▶ [Assignment] Would you please copy every line from the records that contains the word "registration"?

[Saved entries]
================
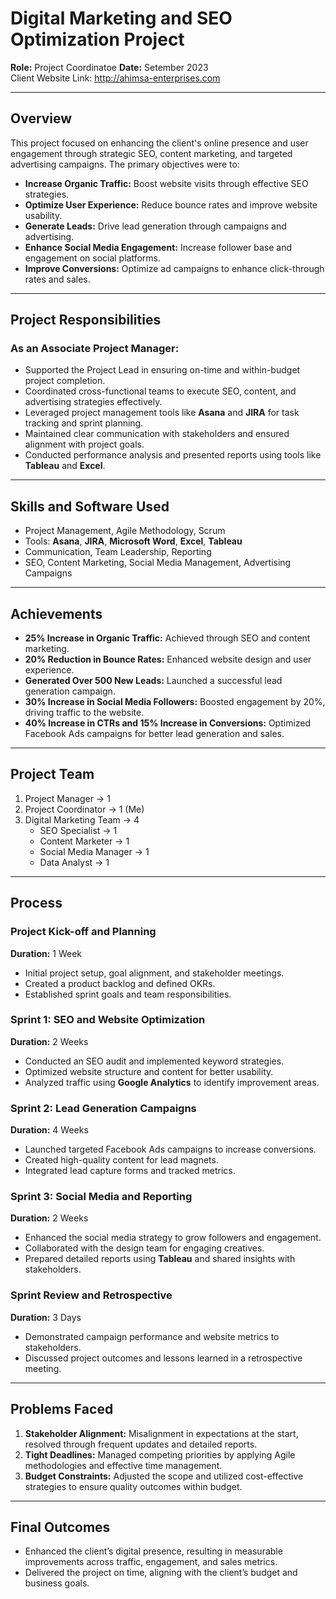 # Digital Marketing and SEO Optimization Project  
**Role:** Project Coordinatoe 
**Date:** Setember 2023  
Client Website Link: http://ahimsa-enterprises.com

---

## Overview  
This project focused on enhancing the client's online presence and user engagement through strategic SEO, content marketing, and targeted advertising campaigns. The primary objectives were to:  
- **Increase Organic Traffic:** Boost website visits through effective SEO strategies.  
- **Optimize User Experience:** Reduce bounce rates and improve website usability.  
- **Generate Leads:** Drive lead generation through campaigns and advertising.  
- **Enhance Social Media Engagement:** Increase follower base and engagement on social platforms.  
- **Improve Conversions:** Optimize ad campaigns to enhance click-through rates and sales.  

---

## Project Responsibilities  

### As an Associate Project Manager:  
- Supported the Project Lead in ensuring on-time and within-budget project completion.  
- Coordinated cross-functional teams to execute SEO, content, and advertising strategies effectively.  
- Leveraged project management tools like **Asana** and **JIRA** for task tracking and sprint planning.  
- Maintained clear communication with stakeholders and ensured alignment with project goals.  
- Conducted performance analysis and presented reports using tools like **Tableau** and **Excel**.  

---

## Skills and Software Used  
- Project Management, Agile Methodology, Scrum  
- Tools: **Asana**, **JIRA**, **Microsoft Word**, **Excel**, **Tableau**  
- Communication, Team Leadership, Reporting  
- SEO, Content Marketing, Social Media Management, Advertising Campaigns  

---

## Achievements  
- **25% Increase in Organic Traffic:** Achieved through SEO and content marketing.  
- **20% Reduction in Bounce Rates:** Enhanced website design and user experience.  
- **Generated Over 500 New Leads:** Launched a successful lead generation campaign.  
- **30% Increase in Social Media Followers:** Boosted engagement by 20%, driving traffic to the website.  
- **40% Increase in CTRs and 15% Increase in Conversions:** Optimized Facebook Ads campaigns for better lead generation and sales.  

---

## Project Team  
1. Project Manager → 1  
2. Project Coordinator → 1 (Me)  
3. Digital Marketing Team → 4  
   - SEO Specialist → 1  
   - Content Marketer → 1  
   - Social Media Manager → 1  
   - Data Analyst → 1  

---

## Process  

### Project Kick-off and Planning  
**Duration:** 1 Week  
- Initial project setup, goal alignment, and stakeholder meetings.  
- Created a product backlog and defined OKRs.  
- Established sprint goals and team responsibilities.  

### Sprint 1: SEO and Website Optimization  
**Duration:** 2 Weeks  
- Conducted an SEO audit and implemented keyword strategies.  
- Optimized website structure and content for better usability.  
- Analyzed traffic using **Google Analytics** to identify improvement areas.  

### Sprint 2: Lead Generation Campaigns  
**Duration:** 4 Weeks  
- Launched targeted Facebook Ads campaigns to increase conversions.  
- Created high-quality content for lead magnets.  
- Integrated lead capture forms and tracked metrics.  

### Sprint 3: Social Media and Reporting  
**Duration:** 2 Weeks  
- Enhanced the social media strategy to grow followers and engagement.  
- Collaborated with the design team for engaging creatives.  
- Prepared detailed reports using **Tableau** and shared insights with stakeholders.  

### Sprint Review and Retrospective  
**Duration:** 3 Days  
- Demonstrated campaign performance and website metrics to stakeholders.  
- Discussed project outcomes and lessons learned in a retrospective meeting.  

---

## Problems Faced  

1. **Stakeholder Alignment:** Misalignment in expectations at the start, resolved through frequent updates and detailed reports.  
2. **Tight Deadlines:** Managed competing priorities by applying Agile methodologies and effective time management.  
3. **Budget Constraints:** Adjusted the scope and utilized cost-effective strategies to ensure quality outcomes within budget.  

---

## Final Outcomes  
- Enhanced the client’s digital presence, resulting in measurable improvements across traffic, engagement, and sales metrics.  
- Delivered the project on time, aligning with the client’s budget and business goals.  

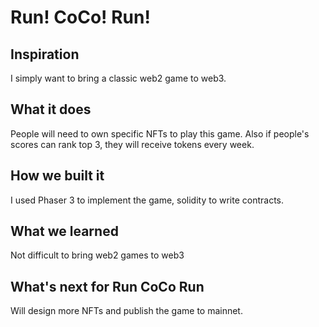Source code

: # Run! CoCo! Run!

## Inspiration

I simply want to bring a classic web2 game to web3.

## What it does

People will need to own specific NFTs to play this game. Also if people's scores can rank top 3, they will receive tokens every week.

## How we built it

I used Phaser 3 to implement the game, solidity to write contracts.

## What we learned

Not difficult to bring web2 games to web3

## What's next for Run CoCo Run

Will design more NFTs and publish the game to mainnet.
================
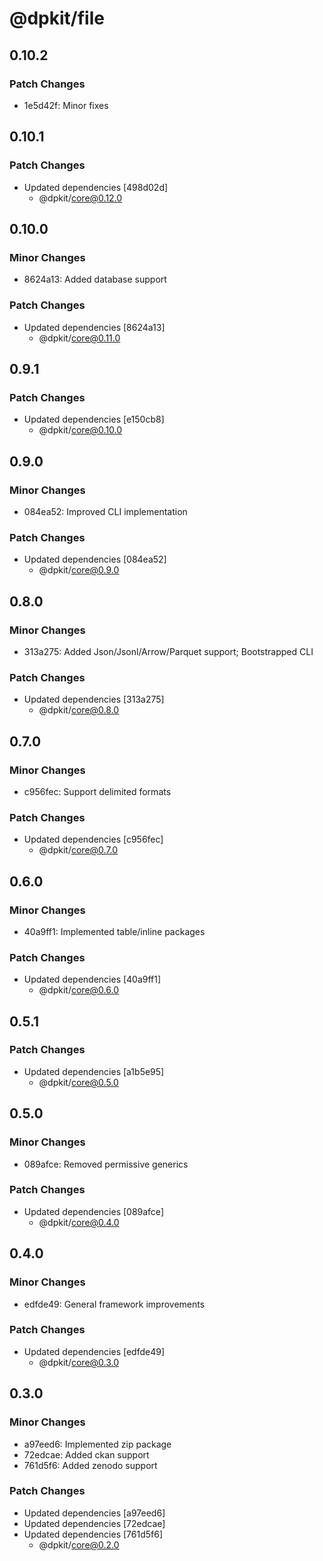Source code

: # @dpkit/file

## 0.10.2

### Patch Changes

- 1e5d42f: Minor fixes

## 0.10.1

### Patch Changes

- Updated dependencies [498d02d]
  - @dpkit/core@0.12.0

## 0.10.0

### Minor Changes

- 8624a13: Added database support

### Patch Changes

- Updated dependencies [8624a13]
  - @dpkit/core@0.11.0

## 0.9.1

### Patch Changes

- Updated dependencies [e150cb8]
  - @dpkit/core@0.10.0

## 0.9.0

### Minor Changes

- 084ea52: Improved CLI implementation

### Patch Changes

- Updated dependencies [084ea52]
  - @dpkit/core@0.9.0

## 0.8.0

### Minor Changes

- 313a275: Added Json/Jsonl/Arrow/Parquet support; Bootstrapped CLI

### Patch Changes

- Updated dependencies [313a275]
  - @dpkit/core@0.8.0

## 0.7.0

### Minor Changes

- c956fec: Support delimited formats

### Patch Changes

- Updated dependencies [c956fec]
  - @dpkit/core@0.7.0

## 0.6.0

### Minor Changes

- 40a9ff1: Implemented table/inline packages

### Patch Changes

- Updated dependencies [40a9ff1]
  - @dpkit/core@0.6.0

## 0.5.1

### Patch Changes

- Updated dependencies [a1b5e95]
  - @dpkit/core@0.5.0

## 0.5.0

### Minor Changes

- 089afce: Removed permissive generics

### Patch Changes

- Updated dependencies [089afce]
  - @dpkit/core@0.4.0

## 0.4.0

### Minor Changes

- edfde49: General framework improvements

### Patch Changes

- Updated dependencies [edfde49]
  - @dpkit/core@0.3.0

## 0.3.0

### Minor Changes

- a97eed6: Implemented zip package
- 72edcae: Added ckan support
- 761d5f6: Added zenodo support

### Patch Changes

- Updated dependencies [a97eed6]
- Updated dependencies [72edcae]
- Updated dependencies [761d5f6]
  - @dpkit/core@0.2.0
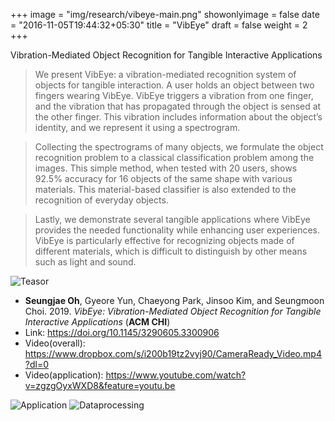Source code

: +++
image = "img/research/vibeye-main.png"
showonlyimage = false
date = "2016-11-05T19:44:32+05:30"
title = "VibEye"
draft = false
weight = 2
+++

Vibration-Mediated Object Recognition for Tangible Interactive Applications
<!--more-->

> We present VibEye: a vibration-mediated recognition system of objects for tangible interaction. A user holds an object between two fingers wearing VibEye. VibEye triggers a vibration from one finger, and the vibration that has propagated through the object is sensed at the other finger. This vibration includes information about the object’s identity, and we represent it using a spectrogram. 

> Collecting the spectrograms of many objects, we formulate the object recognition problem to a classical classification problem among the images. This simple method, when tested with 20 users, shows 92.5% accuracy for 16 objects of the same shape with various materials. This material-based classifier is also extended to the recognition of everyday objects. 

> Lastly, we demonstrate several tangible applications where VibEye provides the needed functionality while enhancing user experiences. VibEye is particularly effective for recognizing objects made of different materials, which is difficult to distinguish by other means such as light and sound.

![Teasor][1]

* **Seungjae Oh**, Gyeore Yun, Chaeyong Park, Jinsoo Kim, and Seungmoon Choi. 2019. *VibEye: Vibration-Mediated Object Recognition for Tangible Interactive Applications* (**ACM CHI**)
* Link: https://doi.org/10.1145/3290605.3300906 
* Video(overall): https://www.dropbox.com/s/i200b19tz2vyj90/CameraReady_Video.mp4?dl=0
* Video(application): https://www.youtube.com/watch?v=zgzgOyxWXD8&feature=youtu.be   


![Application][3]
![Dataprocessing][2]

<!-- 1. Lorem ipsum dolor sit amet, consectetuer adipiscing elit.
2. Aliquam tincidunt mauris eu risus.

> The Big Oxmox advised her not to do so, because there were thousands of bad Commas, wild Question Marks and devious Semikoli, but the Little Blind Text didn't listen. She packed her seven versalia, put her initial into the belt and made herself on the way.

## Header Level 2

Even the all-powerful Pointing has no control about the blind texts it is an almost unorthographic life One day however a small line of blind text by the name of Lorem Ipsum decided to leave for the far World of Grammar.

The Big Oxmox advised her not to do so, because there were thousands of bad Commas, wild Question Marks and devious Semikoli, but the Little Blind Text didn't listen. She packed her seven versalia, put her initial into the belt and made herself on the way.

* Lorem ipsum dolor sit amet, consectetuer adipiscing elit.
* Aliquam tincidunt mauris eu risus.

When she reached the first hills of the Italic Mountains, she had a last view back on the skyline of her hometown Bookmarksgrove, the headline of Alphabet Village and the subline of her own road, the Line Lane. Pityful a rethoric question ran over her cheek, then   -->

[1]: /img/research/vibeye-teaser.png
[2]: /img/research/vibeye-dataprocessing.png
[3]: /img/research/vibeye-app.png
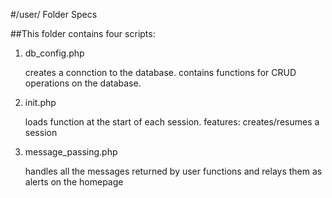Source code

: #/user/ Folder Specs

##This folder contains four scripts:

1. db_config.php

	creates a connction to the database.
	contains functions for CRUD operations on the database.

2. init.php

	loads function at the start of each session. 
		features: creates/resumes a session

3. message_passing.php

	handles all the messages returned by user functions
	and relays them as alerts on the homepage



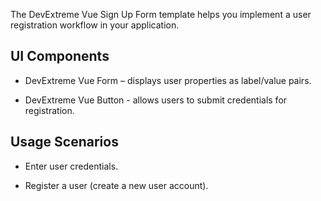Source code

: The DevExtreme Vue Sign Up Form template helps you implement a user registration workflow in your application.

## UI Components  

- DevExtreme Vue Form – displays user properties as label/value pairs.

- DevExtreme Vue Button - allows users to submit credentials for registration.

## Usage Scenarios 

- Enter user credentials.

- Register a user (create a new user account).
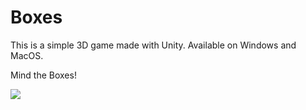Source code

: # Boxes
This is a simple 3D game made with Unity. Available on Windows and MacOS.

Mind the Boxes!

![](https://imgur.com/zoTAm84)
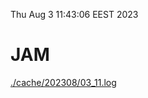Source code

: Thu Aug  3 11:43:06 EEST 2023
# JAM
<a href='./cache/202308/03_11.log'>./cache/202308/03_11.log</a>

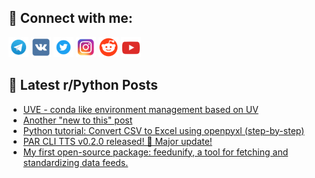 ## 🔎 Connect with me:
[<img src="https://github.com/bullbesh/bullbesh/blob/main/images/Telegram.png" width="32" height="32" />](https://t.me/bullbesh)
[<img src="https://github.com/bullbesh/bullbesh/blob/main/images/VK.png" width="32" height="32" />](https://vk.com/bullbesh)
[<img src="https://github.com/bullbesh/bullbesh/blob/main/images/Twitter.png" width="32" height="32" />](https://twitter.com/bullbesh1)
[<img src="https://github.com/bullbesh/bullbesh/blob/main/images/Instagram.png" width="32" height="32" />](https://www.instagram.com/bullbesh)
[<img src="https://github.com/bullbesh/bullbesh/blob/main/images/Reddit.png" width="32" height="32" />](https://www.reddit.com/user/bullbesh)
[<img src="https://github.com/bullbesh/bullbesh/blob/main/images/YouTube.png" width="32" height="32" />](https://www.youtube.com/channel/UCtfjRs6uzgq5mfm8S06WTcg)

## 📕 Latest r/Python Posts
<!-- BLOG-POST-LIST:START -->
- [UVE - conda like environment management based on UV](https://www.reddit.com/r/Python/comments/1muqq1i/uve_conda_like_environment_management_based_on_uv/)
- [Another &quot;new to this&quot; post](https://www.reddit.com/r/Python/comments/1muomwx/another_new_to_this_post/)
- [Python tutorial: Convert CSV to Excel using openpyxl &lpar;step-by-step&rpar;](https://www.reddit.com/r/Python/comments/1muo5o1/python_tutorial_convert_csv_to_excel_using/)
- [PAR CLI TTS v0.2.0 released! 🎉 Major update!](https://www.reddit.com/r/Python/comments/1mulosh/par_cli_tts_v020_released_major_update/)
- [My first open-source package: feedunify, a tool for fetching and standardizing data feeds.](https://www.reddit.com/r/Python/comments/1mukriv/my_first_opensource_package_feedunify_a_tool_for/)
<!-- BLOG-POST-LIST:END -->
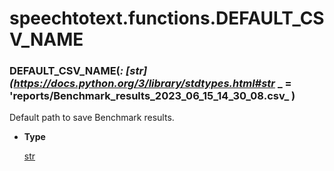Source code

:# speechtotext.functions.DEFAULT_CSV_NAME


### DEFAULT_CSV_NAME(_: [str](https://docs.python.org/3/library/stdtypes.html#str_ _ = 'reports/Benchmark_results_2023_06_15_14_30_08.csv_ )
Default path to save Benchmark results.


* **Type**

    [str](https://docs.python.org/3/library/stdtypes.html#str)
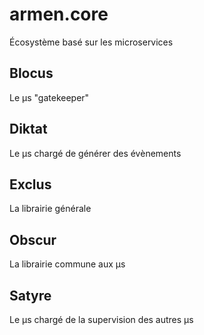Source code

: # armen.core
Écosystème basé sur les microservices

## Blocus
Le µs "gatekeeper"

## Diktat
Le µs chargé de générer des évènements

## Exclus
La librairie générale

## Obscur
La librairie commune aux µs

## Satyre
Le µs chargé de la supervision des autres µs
================
▶ [Answer box]
: The DevExtreme Vue Sign Up Form template helps you implement a user registration workflow in your application.
- DevExtreme Vue Button - allows users to submit credentials for registration.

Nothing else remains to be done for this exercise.